*Directions for this task:*
Copy all of the material below, swapping every "locality" for "place" and keeping everything else unchanged.

*Dataset entries:*
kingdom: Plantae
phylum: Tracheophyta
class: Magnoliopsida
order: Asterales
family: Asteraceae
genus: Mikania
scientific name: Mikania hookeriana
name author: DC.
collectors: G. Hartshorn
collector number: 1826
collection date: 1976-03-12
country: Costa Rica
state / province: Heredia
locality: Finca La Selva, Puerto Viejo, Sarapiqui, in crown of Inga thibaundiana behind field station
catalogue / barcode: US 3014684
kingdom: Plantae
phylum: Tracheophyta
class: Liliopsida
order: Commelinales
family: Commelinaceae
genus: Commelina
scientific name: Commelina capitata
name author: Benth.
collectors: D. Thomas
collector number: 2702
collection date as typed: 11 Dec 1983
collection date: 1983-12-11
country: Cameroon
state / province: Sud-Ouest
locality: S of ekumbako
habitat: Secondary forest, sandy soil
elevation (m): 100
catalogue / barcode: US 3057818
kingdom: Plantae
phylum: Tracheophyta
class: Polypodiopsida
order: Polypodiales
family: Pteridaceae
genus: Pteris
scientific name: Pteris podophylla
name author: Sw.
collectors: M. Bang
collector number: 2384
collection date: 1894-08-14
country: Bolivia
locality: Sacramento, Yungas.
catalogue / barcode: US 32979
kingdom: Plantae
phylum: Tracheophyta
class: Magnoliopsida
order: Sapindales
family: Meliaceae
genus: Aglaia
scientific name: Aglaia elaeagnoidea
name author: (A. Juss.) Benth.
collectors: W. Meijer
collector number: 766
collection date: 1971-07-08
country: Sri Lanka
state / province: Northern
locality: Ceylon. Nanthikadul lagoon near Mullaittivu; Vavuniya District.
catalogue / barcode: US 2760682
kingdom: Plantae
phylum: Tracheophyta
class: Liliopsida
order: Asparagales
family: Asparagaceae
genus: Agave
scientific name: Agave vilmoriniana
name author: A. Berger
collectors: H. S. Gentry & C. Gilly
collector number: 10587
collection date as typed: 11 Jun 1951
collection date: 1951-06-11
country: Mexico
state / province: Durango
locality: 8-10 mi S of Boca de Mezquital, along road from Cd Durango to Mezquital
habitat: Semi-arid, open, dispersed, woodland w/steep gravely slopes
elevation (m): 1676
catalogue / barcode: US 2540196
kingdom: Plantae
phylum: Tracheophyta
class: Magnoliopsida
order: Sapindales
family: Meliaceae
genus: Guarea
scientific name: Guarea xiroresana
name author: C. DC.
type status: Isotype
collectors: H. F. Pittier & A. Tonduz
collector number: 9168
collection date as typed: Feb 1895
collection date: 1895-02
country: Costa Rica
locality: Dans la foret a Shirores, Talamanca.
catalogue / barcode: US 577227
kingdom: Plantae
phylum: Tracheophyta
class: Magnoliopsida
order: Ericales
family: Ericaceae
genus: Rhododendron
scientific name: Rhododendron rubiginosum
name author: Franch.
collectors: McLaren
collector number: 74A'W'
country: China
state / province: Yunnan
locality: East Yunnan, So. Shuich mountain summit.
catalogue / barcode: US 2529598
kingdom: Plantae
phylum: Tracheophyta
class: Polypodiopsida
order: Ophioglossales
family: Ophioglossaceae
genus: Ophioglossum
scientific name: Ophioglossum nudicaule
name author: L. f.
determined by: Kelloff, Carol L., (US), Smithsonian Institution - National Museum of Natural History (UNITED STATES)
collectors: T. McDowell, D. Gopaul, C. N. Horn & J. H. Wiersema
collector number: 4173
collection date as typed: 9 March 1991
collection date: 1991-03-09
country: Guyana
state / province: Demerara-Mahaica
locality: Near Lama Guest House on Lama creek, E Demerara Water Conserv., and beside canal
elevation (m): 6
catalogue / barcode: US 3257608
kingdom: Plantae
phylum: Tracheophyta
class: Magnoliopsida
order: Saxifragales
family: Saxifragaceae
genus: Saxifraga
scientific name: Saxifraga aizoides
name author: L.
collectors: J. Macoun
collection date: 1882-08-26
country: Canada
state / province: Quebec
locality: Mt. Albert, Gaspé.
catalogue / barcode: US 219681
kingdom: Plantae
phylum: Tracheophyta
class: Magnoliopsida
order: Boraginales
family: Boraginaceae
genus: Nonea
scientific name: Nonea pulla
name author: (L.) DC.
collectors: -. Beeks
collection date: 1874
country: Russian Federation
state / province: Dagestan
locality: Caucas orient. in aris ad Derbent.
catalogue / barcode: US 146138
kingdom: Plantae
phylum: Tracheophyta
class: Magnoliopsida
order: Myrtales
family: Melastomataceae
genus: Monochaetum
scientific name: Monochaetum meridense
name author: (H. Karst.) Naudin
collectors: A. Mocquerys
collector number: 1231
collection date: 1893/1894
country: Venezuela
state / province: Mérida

*Solution to the problem:*
kingdom: Plantae
phylum: Tracheophyta
class: Magnoliopsida
order: Asterales
family: Asteraceae
genus: Mikania
scientific name: Mikania hookeriana
name author: DC.
collectors: G. Hartshorn
collector number: 1826
collection date: 1976-03-12
country: Costa Rica
state / province: Heredia
place: Finca La Selva, Puerto Viejo, Sarapiqui, in crown of Inga thibaundiana behind field station
catalogue / barcode: US 3014684
kingdom: Plantae
phylum: Tracheophyta
class: Liliopsida
order: Commelinales
family: Commelinaceae
genus: Commelina
scientific name: Commelina capitata
name author: Benth.
collectors: D. Thomas
collector number: 2702
collection date as typed: 11 Dec 1983
collection date: 1983-12-11
country: Cameroon
state / province: Sud-Ouest
place: S of ekumbako
habitat: Secondary forest, sandy soil
elevation (m): 100
catalogue / barcode: US 3057818
kingdom: Plantae
phylum: Tracheophyta
class: Polypodiopsida
order: Polypodiales
family: Pteridaceae
genus: Pteris
scientific name: Pteris podophylla
name author: Sw.
collectors: M. Bang
collector number: 2384
collection date: 1894-08-14
country: Bolivia
place: Sacramento, Yungas.
catalogue / barcode: US 32979
kingdom: Plantae
phylum: Tracheophyta
class: Magnoliopsida
order: Sapindales
family: Meliaceae
genus: Aglaia
scientific name: Aglaia elaeagnoidea
name author: (A. Juss.) Benth.
collectors: W. Meijer
collector number: 766
collection date: 1971-07-08
country: Sri Lanka
state / province: Northern
place: Ceylon. Nanthikadul lagoon near Mullaittivu; Vavuniya District.
catalogue / barcode: US 2760682
kingdom: Plantae
phylum: Tracheophyta
class: Liliopsida
order: Asparagales
family: Asparagaceae
genus: Agave
scientific name: Agave vilmoriniana
name author: A. Berger
collectors: H. S. Gentry & C. Gilly
collector number: 10587
collection date as typed: 11 Jun 1951
collection date: 1951-06-11
country: Mexico
state / province: Durango
place: 8-10 mi S of Boca de Mezquital, along road from Cd Durango to Mezquital
habitat: Semi-arid, open, dispersed, woodland w/steep gravely slopes
elevation (m): 1676
catalogue / barcode: US 2540196
kingdom: Plantae
phylum: Tracheophyta
class: Magnoliopsida
order: Sapindales
family: Meliaceae
genus: Guarea
scientific name: Guarea xiroresana
name author: C. DC.
type status: Isotype
collectors: H. F. Pittier & A. Tonduz
collector number: 9168
collection date as typed: Feb 1895
collection date: 1895-02
country: Costa Rica
place: Dans la foret a Shirores, Talamanca.
catalogue / barcode: US 577227
kingdom: Plantae
phylum: Tracheophyta
class: Magnoliopsida
order: Ericales
family: Ericaceae
genus: Rhododendron
scientific name: Rhododendron rubiginosum
name author: Franch.
collectors: McLaren
collector number: 74A'W'
country: China
state / province: Yunnan
place: East Yunnan, So. Shuich mountain summit.
catalogue / barcode: US 2529598
kingdom: Plantae
phylum: Tracheophyta
class: Polypodiopsida
order: Ophioglossales
family: Ophioglossaceae
genus: Ophioglossum
scientific name: Ophioglossum nudicaule
name author: L. f.
determined by: Kelloff, Carol L., (US), Smithsonian Institution - National Museum of Natural History (UNITED STATES)
collectors: T. McDowell, D. Gopaul, C. N. Horn & J. H. Wiersema
collector number: 4173
collection date as typed: 9 March 1991
collection date: 1991-03-09
country: Guyana
state / province: Demerara-Mahaica
place: Near Lama Guest House on Lama creek, E Demerara Water Conserv., and beside canal
elevation (m): 6
catalogue / barcode: US 3257608
kingdom: Plantae
phylum: Tracheophyta
class: Magnoliopsida
order: Saxifragales
family: Saxifragaceae
genus: Saxifraga
scientific name: Saxifraga aizoides
name author: L.
collectors: J. Macoun
collection date: 1882-08-26
country: Canada
state / province: Quebec
place: Mt. Albert, Gaspé.
catalogue / barcode: US 219681
kingdom: Plantae
phylum: Tracheophyta
class: Magnoliopsida
order: Boraginales
family: Boraginaceae
genus: Nonea
scientific name: Nonea pulla
name author: (L.) DC.
collectors: -. Beeks
collection date: 1874
country: Russian Federation
state / province: Dagestan
place: Caucas orient. in aris ad Derbent.
catalogue / barcode: US 146138
kingdom: Plantae
phylum: Tracheophyta
class: Magnoliopsida
order: Myrtales
family: Melastomataceae
genus: Monochaetum
scientific name: Monochaetum meridense
name author: (H. Karst.) Naudin
collectors: A. Mocquerys
collector number: 1231
collection date: 1893/1894
country: Venezuela
state / province: Mérida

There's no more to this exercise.